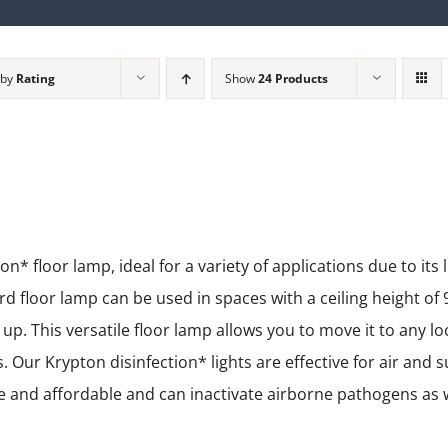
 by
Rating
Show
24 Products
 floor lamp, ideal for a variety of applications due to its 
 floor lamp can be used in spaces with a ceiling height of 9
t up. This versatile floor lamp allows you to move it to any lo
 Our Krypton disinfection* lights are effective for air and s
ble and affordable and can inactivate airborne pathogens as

* * *

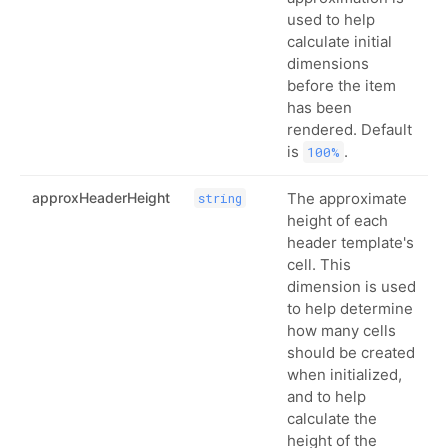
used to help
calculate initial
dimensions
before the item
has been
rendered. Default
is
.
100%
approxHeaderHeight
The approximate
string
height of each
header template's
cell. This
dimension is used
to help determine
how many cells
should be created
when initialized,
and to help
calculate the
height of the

==

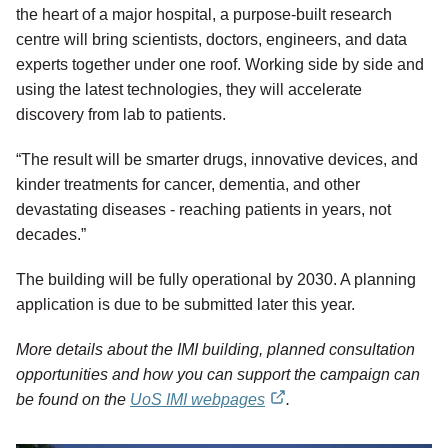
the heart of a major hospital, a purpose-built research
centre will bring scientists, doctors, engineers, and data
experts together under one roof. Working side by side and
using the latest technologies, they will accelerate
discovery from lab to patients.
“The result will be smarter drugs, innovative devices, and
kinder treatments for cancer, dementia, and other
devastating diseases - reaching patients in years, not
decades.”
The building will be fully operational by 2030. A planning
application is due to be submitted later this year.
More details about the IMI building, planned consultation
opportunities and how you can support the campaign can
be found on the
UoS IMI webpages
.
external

[Work required] From the entries above, write out only the lines starting at the line that holds "dimension is used" and ending at the line that holds "height of the", keeping both and matching them exactly.

[Answer for the task]
dimension is used
to help determine
how many cells
should be created
when initialized,
and to help
calculate the
height of the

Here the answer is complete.